The computed whitelist replaces config.tools. Tools not on the list are
invisible to the agent.
Prompt injection
A <scope> block is appended to the system prompt listing the agent’s allowed
resources:
<scope>
skills: check-feeds, summarize
mcp servers: search
members: researcher, writer
</scope>
This tells the agent what it can use. The agent doesn’t need to guess or discover — its boundaries are stated upfront.
Enforcement
Scoping is enforced at four dispatch points:
dispatch_tool— rejects tool calls not in the agent’s tool whitelist.dispatch_skill— rejects skill names not in the agent’s skill list.dispatch_mcp— filters MCP server list to allowed servers.dispatch_delegate— rejects delegation to agents not in the members list.

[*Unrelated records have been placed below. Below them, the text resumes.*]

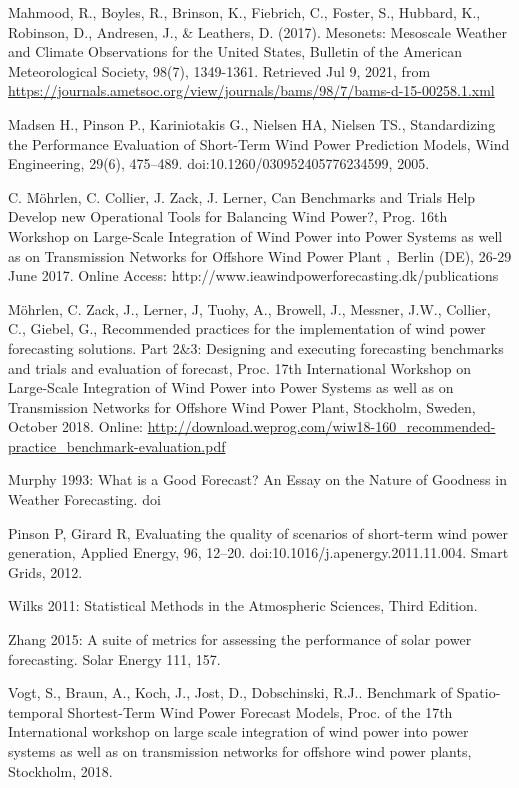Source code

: \begin{thebibliography}{27}
Mahmood, R., Boyles, R., Brinson, K., Fiebrich, C., Foster, S., Hubbard, K., Robinson, D., Andresen, J., & Leathers, D. (2017). Mesonets: Mesoscale Weather and Climate Observations for the United States, Bulletin of the American Meteorological Society, 98(7), 1349-1361. Retrieved Jul 9, 2021, from \url{https://journals.ametsoc.org/view/journals/bams/98/7/bams-d-15-00258.1.xml}

Madsen H., Pinson P., Kariniotakis G., Nielsen HA, Nielsen TS., Standardizing the Performance Evaluation of Short-Term Wind Power Prediction Models, Wind Engineering, 29(6), 475–489. doi:10.1260/030952405776234599, 2005.

C. M\"ohrlen, C. Collier, J. Zack, J. Lerner, Can Benchmarks and Trials Help Develop new Operational Tools for Balancing Wind Power?, Prog. 16th Workshop on Large-Scale Integration of Wind Power into Power Systems as well as on Transmission Networks for Offshore Wind Power Plant , Berlin (DE), 26-29 June 2017.
Online Access: http://www.ieawindpowerforecasting.dk/publications

M\"ohrlen, C. Zack, J., Lerner, J, Tuohy, A., Browell, J., Messner, J.W., Collier, C.,  Giebel, G., Recommended practices for the implementation of wind power forecasting solutions. Part 2\&3: Designing and executing forecasting benchmarks and trials and evaluation of forecast, Proc. 17th International Workshop on Large-Scale Integration of Wind Power into Power Systems as well as on Transmission Networks for Offshore Wind Power Plant, Stockholm, Sweden, October 2018. Online: \url{http://download.weprog.com/wiw18-160_recommended-practice_benchmark-evaluation.pdf}

Murphy 1993: What is a Good Forecast? An Essay on the Nature of Goodness in Weather Forecasting. doi

Pinson P, Girard R, Evaluating the quality of scenarios of short-term wind power generation, Applied Energy, 96, 12–20. doi:10.1016/j.apenergy.2011.11.004. Smart Grids, 2012.

Wilks 2011: Statistical Methods in the Atmospheric Sciences, Third Edition.

Zhang 2015: A suite of metrics for assessing the performance of solar power forecasting. Solar Energy 111, 157.

Vogt, S., Braun, A., Koch, J., Jost, D., Dobschinski, R.J.. Benchmark of Spatio-temporal Shortest-Term Wind Power Forecast Models, Proc. of the 17th International workshop on large scale integration of wind power into power systems as well as on transmission networks for offshore wind power plants, Stockholm, 2018.


\end{thebibliography}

Enforcement happens at runtime, not just at prompt time. Even if the LLM
ignores the <scope> block and tries to call a restricted tool, the dispatch
layer rejects it.
Default agent
The default agent (primary) has no scope restrictions — empty lists on all four dimensions. Scoping is for sub-agents that need constrained access.
Alternatives
Denylist instead of whitelist. List what’s forbidden instead of what’s allowed. Rejected because allowlists are safer by default — a new tool or server is inaccessible until explicitly granted. Denylists require updating every time a new resource is added.
Prompt-only scoping. Tell the agent its restrictions in the prompt but don’t enforce at dispatch. Rejected because LLMs don’t reliably follow instructions — a determined or confused model will call tools it was told not to. Enforcement must be at the dispatch layer.
Unresolved Questions
- Should scoping support wildcard patterns (e.g.
mcp: search-*)? - Should scope violations be logged as security events for monitoring?